嘿伙计们我试图在我的postgres db中运行此查询,但它返回错误:[Err]错误:语法错误在或附近“,” 第13行:而不是substr(a.zoneiddest,1,3)= any('254','255','256'......
查询就像这样
SELECT
to_char(a.CALLDATE, 'yyyymm') AS month,
min(a.calldate) AS start_time,
max(a.calldate) AS end_time,
ceil(SUM(a.CALLDURATION::INT) / 60) AS minutes,
COUNT(DISTINCT a.IDENTIFIANT) AS distinct_callers,
a.zoneiddest AS country_code,
b.country
FROM cdr_data a,
country_codes b
WHERE a.CALLSUBCLASS = '002'
AND a.CALLCLASS = '008'
AND a.zoneiddest::INT > 0
AND SUBSTR(a.CALLEDNUMBER, 1, 2) NOT IN
( '77', '78', '75', '70', '71', '41', '31', '39', '76', '79' )

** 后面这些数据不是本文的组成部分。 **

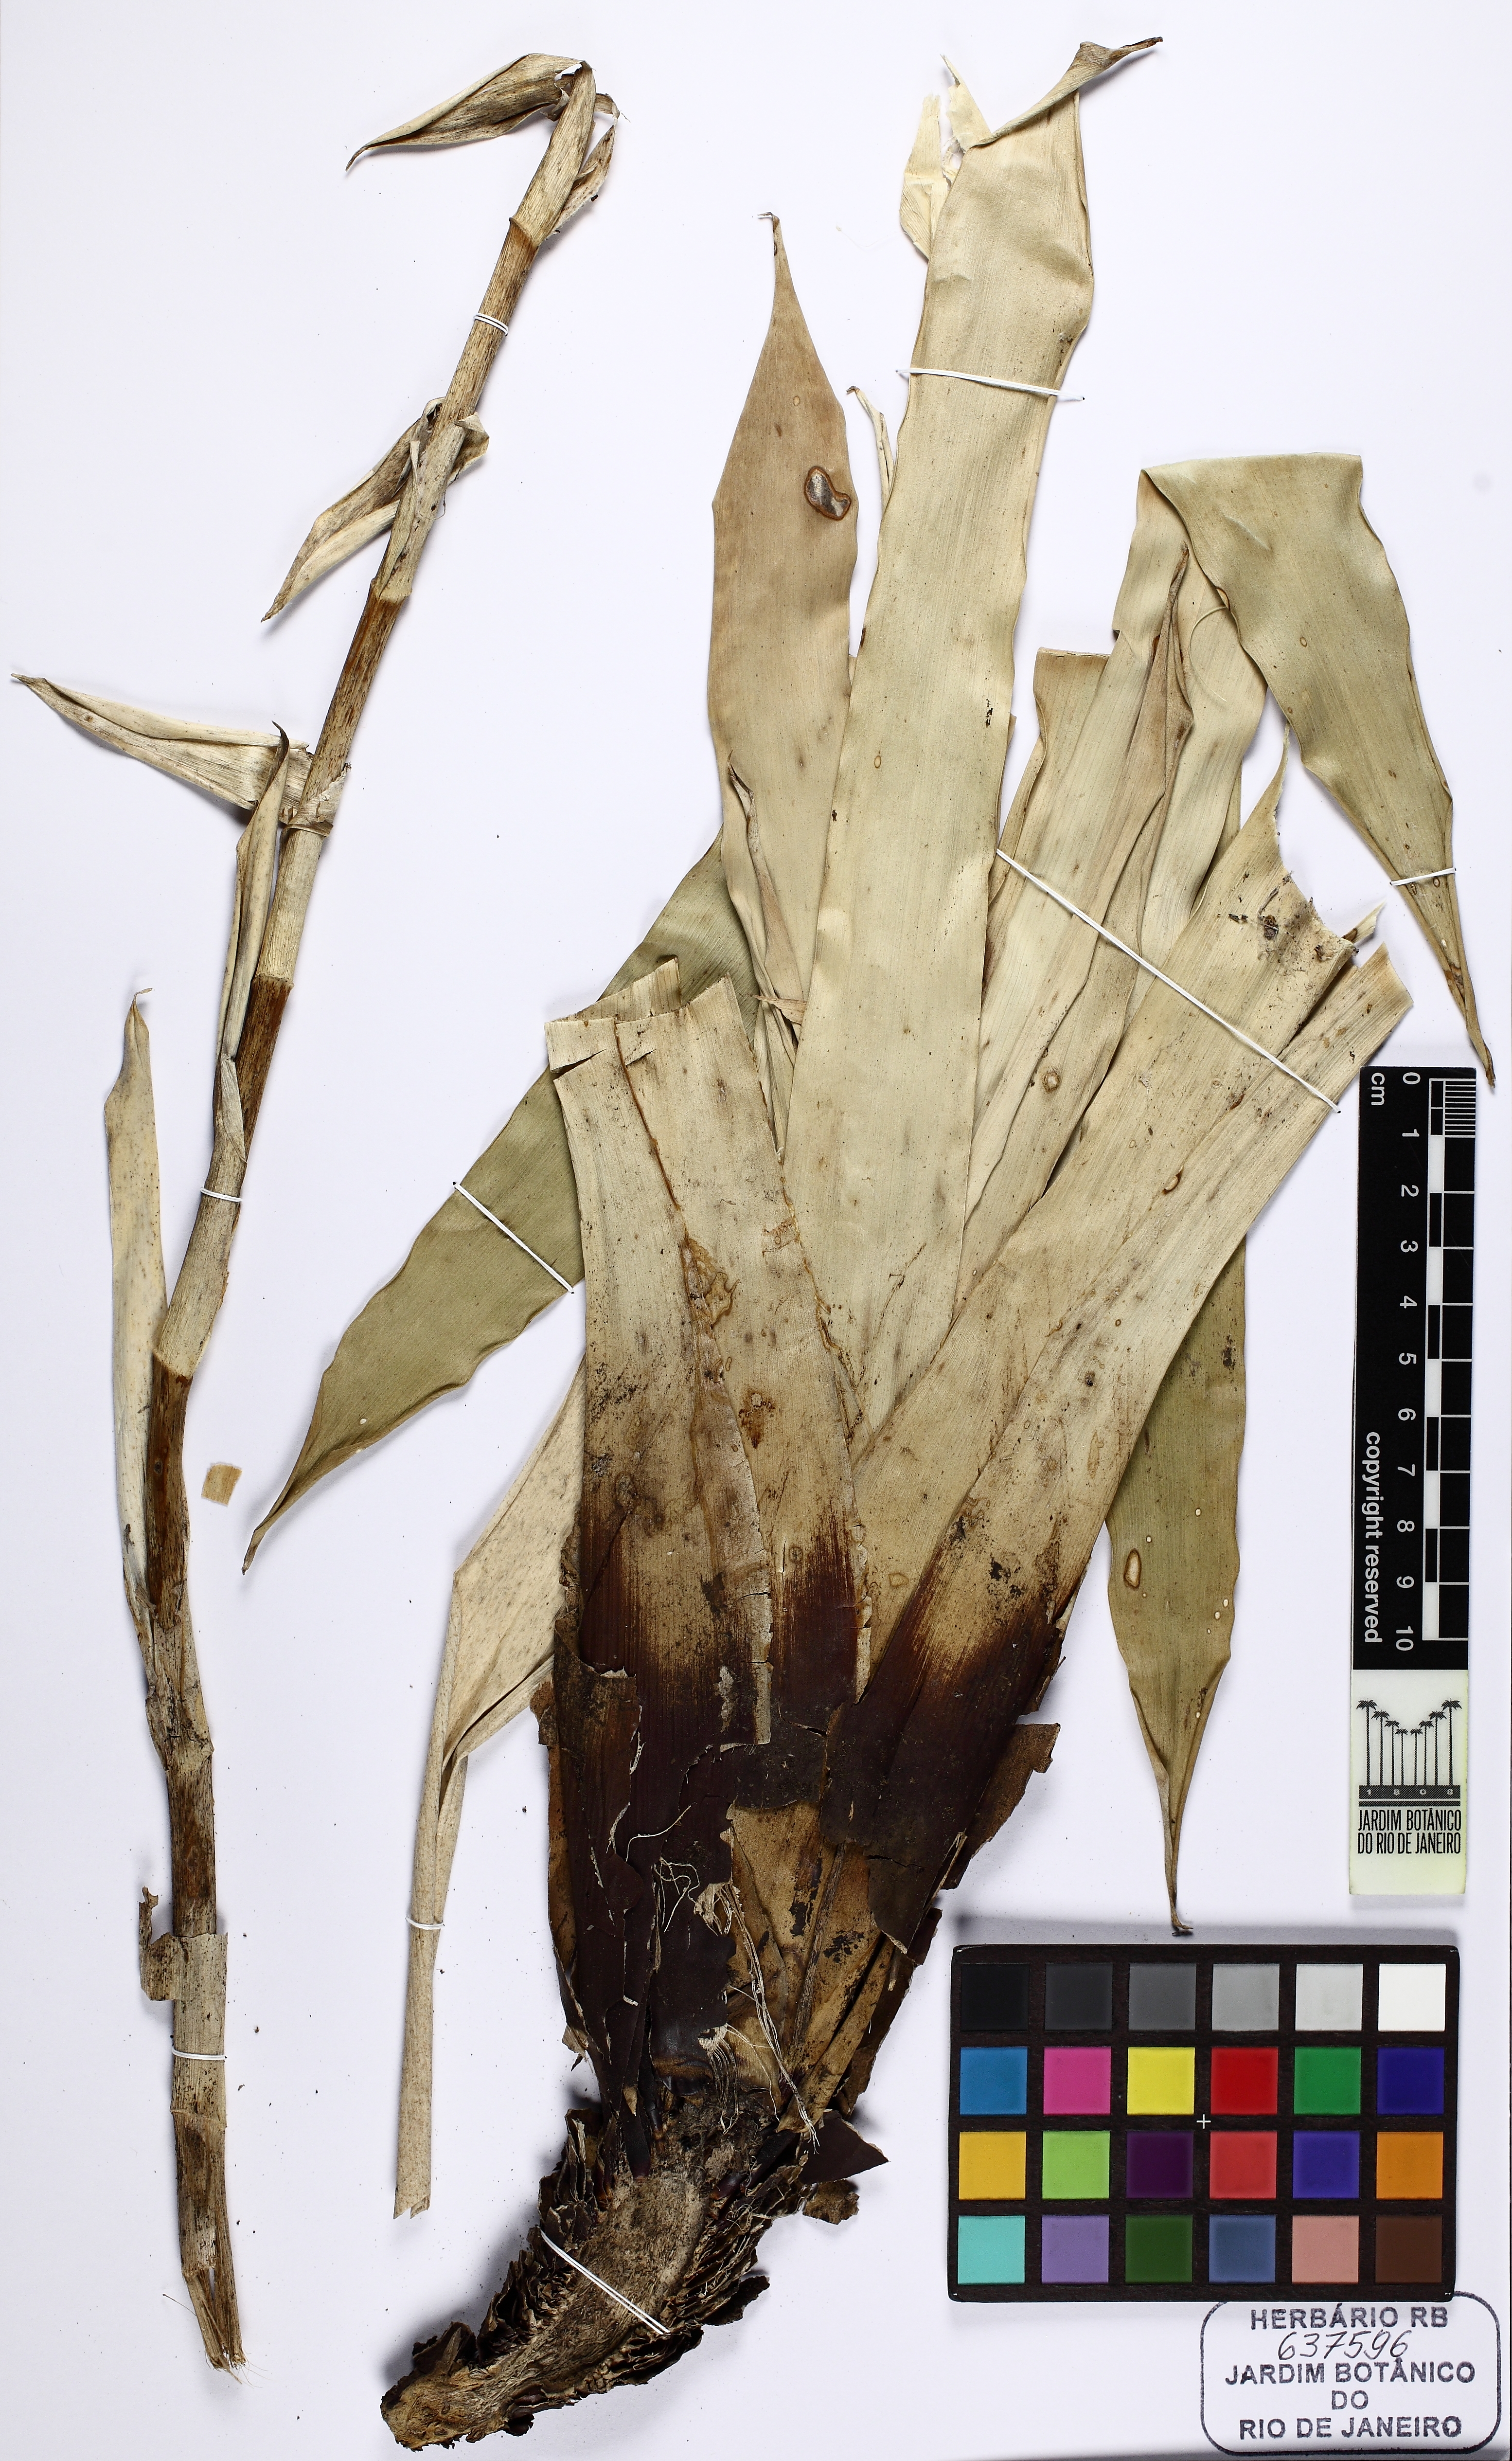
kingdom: Plantae
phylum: Tracheophyta
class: Liliopsida
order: Poales
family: Bromeliaceae
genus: Vriesea
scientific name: Vriesea segadas-viannae
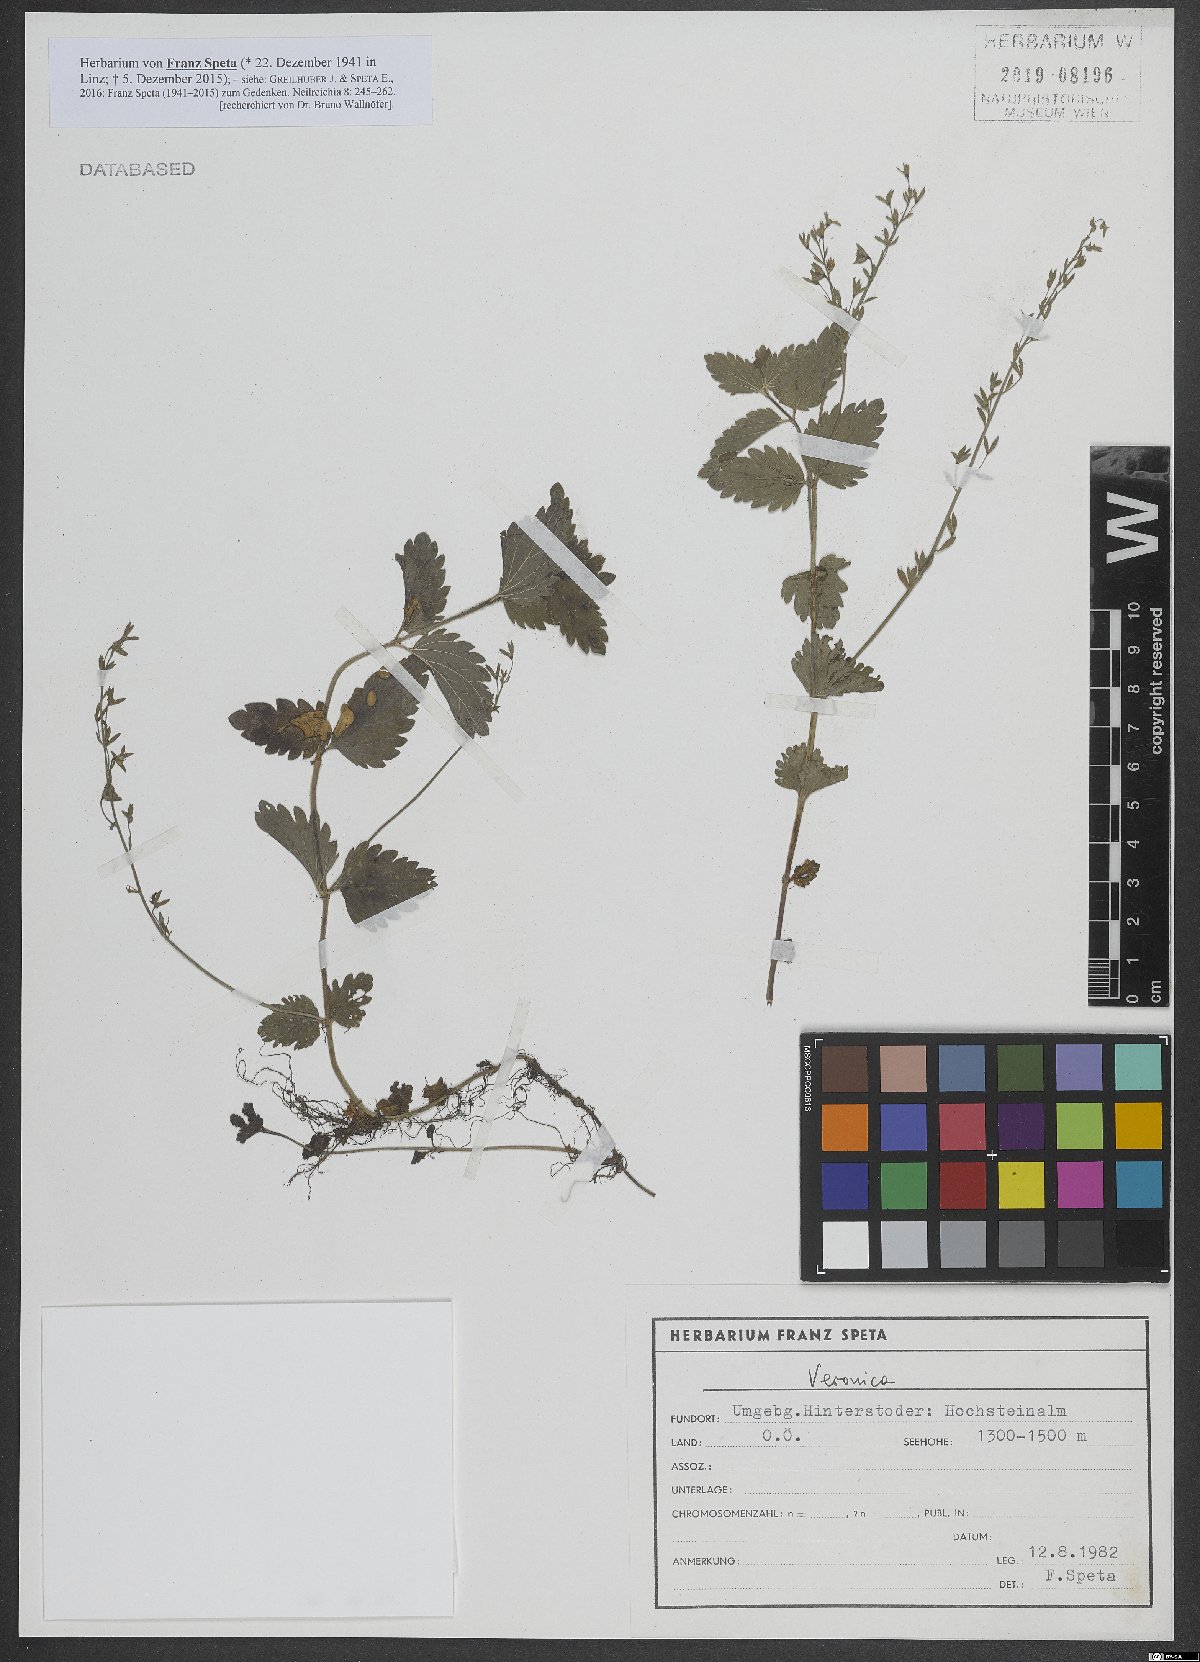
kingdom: Plantae
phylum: Tracheophyta
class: Magnoliopsida
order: Lamiales
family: Plantaginaceae
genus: Veronica
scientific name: Veronica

AND NOT substr(a.zoneiddest, 1, 3) = ANY
( '254', '255','256', '211', '257', '250', '256' )
AND trim(a.zoneiddest) = trim(b.country_code)
GROUP BY
to_char(a.CALLDATE, 'yyyymm'),
a.zoneiddest,
b.country
ORDER BY 1
同样的查询在oracle中运行良好,只需对a.zoneiddest :: integer>进行一些小的改动。 0到a.zoneiddest> 0
我可能做错了什么
答案 0 :(得分:2)
问题在于您的ANY运营商。如果我正确理解您的查询,您只需将其替换为NOT IN语句即可。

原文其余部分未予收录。